▶ [PROBLEM TO WORK ON]
Your answer should hold all lines of the entries that include the word "individuals".

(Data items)
┄┄┄┄┄┄┄┄┄┄┄┄┄┄┄┄┄┄┄┄
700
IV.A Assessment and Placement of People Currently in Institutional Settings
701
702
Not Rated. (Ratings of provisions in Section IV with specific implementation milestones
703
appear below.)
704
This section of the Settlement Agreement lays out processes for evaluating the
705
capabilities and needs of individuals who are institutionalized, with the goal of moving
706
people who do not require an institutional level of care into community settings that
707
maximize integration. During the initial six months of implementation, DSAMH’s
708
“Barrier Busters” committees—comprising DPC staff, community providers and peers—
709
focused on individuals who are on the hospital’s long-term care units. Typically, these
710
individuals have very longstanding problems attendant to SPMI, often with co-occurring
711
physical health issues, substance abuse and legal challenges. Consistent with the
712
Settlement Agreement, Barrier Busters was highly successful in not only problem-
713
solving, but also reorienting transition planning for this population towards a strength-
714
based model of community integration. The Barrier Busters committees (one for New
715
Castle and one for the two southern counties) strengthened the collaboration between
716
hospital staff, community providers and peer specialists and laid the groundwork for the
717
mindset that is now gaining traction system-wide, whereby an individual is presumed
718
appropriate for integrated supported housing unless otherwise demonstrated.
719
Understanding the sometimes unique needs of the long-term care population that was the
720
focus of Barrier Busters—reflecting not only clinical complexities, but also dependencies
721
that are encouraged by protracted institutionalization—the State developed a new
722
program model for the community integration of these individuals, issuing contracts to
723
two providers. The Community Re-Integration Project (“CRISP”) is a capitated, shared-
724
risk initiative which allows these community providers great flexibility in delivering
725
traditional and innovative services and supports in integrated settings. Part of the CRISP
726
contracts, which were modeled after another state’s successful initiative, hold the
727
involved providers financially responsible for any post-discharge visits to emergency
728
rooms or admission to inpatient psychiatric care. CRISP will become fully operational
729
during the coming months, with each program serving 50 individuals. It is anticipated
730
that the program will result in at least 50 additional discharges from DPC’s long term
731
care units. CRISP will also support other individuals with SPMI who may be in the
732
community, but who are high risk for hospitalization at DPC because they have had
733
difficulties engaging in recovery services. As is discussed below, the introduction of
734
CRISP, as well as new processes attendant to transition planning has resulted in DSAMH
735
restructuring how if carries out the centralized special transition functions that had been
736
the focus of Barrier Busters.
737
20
┄┄┄┄┄┄┄┄┄┄┄┄┄┄┄┄┄┄┄┄
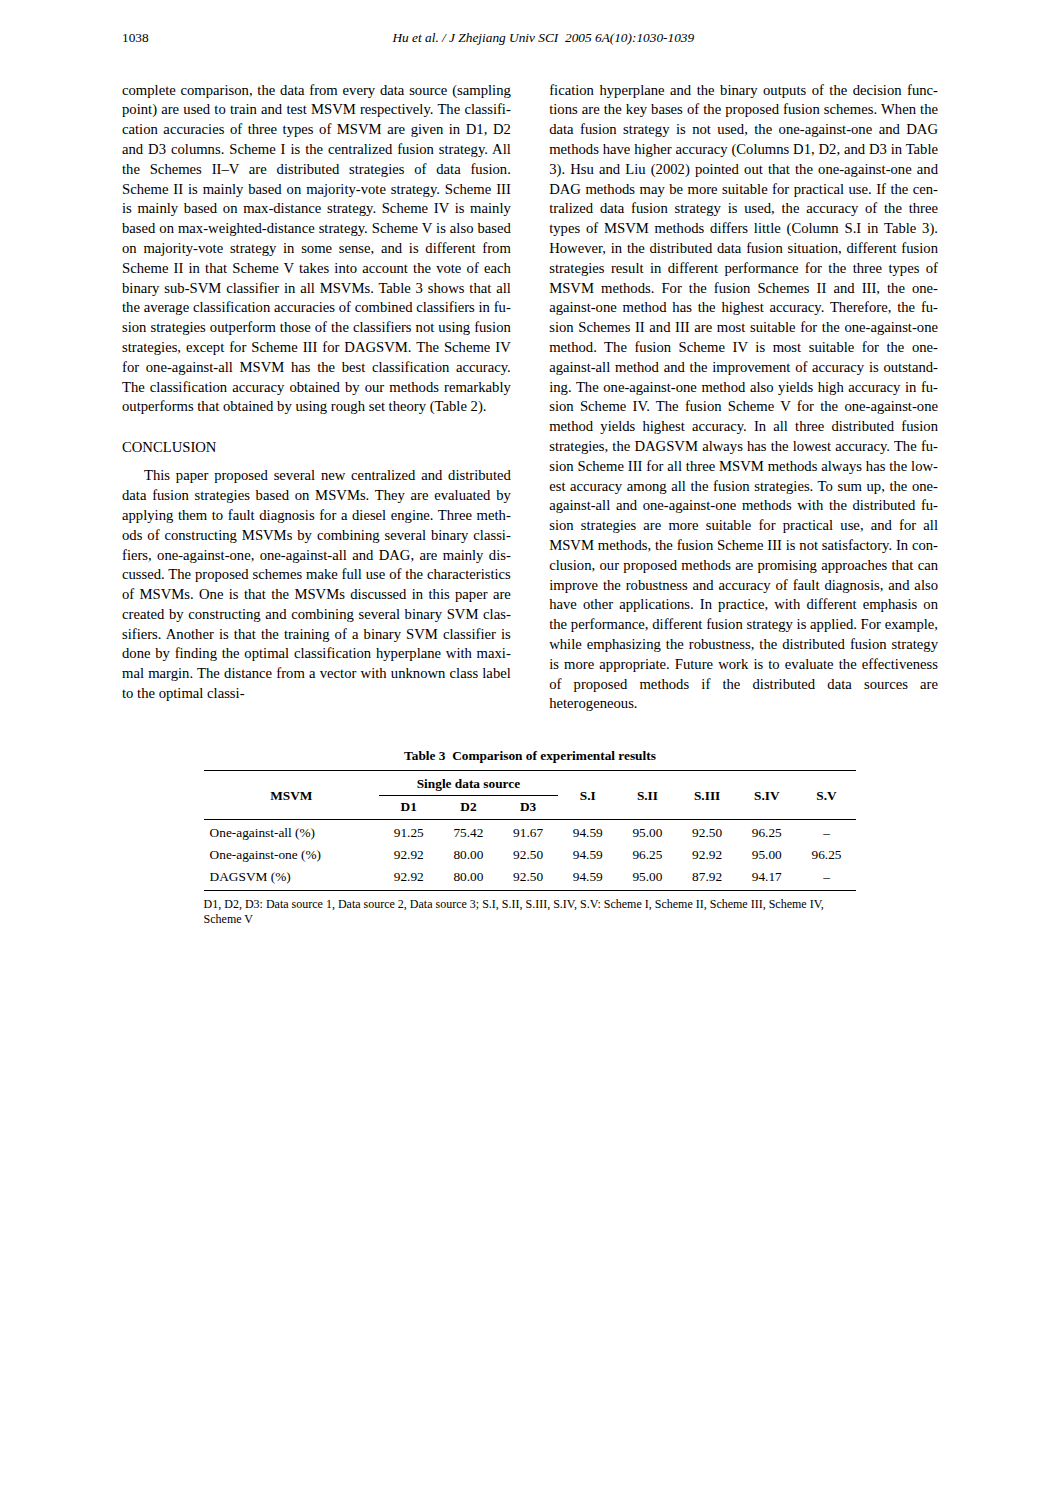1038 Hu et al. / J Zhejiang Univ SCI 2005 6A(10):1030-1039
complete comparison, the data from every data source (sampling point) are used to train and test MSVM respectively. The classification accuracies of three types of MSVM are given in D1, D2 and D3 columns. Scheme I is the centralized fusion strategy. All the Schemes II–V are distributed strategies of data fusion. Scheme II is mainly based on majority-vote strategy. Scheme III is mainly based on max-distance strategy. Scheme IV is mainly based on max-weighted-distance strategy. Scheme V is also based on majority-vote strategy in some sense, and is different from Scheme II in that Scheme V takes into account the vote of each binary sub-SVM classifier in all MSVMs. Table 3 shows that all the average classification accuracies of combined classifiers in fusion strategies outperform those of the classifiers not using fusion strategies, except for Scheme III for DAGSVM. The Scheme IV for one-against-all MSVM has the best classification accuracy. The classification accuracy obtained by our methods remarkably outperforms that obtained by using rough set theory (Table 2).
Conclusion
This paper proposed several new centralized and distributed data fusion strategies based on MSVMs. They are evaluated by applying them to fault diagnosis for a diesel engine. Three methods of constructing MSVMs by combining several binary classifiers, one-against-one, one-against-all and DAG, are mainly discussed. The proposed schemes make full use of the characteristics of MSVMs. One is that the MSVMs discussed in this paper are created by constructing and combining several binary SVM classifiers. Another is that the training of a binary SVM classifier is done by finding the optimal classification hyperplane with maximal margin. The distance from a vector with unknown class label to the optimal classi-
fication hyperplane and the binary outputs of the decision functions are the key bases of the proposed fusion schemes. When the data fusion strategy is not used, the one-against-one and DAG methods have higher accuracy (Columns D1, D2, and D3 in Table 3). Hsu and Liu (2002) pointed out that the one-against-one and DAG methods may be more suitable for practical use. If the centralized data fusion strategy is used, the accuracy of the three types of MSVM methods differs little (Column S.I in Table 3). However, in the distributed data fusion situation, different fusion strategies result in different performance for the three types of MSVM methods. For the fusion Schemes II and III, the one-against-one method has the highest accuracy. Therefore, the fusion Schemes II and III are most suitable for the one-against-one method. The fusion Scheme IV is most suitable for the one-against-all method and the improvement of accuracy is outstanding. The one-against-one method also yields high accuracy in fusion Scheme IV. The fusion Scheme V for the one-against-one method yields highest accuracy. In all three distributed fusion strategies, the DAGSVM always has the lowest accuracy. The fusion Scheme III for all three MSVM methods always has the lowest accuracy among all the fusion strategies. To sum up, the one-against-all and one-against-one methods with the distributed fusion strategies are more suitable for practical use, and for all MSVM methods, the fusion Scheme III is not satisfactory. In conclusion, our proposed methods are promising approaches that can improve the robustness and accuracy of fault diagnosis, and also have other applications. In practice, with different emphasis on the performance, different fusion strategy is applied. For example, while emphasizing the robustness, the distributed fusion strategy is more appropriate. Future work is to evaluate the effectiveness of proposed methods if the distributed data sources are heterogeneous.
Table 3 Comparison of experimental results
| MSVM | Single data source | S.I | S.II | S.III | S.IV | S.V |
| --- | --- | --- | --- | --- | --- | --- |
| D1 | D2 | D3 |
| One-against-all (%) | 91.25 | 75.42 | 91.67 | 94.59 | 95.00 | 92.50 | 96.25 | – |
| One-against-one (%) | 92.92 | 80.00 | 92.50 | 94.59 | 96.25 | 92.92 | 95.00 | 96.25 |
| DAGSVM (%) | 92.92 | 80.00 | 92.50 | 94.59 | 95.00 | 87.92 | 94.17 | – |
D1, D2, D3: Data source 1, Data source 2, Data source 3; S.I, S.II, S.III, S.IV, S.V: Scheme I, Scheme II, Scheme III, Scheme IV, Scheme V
┄┄┄┄┄┄┄┄┄┄┄┄┄┄┄┄┄┄┄┄
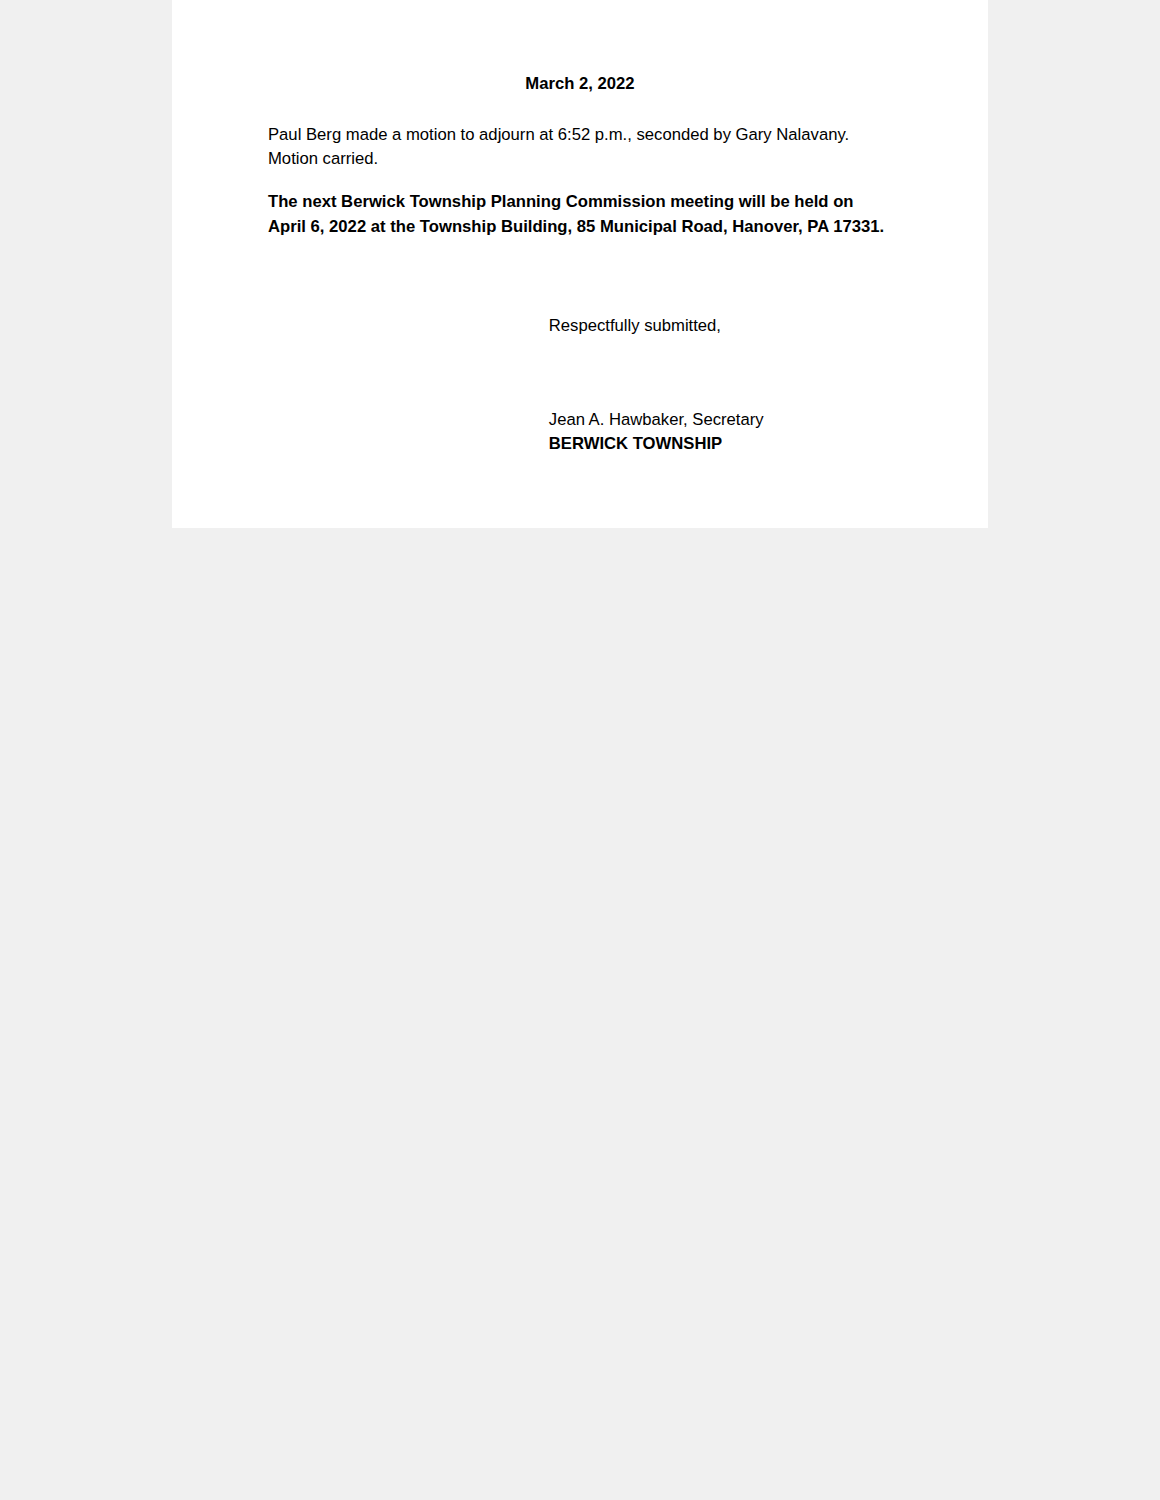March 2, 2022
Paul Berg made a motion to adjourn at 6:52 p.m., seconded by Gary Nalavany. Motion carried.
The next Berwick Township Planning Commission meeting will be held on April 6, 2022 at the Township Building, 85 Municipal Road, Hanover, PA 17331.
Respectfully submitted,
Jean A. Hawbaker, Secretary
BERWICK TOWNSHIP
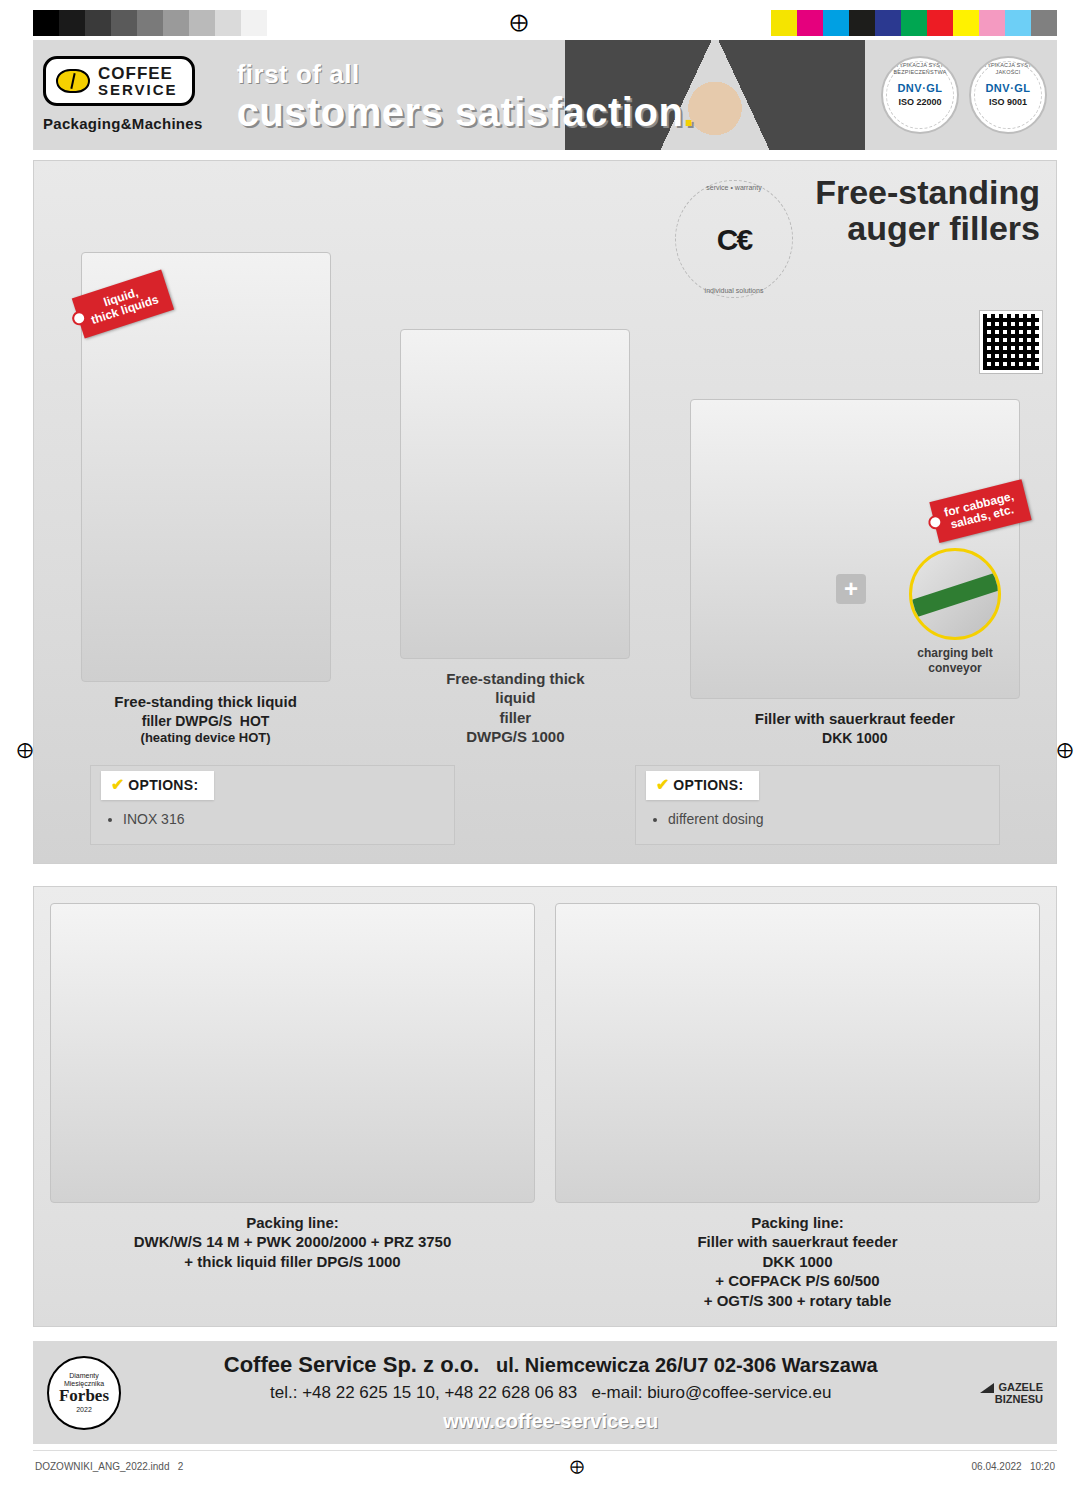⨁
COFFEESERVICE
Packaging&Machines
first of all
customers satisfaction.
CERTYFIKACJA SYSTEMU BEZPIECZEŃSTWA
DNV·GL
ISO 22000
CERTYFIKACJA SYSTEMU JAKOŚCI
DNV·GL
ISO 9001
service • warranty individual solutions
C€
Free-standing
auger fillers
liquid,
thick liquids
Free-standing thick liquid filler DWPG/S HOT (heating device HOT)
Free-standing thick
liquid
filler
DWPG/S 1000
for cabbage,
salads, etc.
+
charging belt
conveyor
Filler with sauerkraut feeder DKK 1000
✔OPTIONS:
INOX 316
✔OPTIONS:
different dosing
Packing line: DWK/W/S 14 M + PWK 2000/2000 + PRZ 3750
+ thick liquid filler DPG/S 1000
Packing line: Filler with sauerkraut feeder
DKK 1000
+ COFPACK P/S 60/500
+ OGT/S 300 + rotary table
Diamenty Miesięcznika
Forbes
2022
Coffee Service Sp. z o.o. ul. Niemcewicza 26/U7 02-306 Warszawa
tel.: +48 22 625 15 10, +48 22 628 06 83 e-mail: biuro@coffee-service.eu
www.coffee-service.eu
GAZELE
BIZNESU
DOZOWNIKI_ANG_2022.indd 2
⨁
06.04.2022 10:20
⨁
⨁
┄┄┄┄┄┄┄┄┄┄┄┄┄┄┄┄┄┄┄┄
▶ [THE ANSWER]
capabilities and needs of individuals who are institutionalized, with the goal of moving
focused on individuals who are on the hospital’s long-term care units. Typically, these
individuals have very longstanding problems attendant to SPMI, often with co-occurring
program model for the community integration of these individuals, issuing contracts to
during the coming months, with each program serving 50 individuals. It is anticipated
care units. CRISP will also support other individuals with SPMI who may be in the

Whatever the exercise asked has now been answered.